START SUPPLIED PASSAGE

Anti-Fut-Swet

It "Hardens the feet".

Chattanooga Daily Times - June 11, 1898

     Posted By: Alex - Fri Mar 13, 2020
     Category: Advertising | Nineteenth Century | Feet





Comments
Being a patent medicine, I don't put too much stock in the symptoms that it is supposed to treat. But what caught my eye was the symptom of "scalded foot." Wouldn't you think of a burn from exposure to hot liquid? So, I looked up the definition and found that it is a staph infection and can be serious. I had never seen the term before and now I'll be constantly checking between my toes for something out of the ordinary.

It's also a term for a bacterial infection of sheep and goats that affects their hooves.

END SUPPLIED PASSAGE
START DATA

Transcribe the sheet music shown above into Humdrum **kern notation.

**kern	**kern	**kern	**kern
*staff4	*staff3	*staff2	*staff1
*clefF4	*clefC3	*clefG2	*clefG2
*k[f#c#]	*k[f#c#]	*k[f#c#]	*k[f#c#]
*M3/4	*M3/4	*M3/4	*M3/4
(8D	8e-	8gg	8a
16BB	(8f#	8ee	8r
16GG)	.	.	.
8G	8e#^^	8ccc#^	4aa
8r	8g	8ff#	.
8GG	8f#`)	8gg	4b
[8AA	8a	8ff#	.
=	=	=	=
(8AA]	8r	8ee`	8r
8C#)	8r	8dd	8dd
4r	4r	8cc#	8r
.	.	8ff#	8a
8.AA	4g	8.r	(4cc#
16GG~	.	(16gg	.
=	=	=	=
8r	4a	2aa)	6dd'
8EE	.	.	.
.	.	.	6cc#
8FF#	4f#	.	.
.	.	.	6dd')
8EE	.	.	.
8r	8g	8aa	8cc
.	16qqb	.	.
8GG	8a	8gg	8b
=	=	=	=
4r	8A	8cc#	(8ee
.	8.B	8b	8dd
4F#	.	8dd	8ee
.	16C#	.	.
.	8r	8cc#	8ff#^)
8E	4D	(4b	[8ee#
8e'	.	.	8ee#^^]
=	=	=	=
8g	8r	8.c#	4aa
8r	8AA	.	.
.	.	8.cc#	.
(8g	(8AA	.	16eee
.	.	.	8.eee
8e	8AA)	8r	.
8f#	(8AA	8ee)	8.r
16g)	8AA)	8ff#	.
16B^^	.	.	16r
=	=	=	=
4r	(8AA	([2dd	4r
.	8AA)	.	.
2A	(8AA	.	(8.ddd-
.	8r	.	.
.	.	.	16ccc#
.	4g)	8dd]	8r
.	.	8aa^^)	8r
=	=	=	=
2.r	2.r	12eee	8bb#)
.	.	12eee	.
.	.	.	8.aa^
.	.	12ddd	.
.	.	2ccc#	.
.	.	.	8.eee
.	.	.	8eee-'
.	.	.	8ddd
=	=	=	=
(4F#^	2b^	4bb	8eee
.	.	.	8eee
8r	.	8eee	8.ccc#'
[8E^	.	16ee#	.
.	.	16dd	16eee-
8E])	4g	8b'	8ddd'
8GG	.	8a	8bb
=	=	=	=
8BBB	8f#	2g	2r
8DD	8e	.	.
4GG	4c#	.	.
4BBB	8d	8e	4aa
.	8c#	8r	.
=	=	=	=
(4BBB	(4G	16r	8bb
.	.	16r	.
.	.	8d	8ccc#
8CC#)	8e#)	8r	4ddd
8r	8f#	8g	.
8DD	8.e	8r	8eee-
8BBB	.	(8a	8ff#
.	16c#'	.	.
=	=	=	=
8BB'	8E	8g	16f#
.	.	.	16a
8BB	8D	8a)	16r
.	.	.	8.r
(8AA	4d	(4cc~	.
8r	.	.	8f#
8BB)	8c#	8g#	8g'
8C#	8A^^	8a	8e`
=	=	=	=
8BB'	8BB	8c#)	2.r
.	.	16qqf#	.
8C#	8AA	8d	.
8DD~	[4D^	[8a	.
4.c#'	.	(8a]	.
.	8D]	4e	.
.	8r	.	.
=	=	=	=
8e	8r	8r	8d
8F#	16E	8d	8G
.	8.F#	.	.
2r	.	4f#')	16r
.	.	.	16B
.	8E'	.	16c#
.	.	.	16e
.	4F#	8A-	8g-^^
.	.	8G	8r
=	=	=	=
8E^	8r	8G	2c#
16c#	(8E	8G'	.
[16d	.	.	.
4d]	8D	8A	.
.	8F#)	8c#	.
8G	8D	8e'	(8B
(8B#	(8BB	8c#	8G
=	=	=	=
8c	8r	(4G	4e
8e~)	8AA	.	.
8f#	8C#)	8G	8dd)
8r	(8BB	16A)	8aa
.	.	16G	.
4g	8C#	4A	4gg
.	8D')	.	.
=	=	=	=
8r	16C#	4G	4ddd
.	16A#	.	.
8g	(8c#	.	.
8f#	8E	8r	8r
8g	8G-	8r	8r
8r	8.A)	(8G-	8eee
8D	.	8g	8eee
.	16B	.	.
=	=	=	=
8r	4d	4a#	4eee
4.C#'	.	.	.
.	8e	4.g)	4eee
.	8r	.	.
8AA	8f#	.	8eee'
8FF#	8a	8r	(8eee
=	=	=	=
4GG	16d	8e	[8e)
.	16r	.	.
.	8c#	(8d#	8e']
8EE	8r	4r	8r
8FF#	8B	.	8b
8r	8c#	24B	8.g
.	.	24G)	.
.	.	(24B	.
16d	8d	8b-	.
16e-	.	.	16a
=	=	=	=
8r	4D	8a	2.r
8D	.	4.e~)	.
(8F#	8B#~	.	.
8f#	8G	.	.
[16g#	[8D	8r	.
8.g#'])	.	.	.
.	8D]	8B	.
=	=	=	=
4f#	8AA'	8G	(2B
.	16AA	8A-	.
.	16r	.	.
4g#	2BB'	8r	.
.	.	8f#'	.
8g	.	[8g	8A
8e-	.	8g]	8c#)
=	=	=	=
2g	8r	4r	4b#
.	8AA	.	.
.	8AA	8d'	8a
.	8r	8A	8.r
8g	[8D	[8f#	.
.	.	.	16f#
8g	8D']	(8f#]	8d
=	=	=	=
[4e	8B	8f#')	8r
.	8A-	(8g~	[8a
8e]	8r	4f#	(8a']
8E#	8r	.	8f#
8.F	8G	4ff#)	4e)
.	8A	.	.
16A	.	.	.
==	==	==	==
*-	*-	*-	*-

END DATA

◆ AIM OF THE TASK: Continue the Anti-Fut-Swet advertisement page after its last sentence.

◆ ANSWER BELOW:
Posted by KDP on 03/13/20 at 08:58 AM
What were the ingredients?
Posted by Judy on 03/13/20 at 11:41 AM
When I first saw the title, I pronounced it in my mind as:

Anti-fute-sweet

So I was confused when I started reading the ad.
Posted by Judy on 03/13/20 at 11:45 AM
The marching soldiers were in the Spanish American War which lasted less than four months.
Posted by ges on 03/13/20 at 04:15 PM
Well, dunno about the medicine itself, but trench foot always has been a serious thing.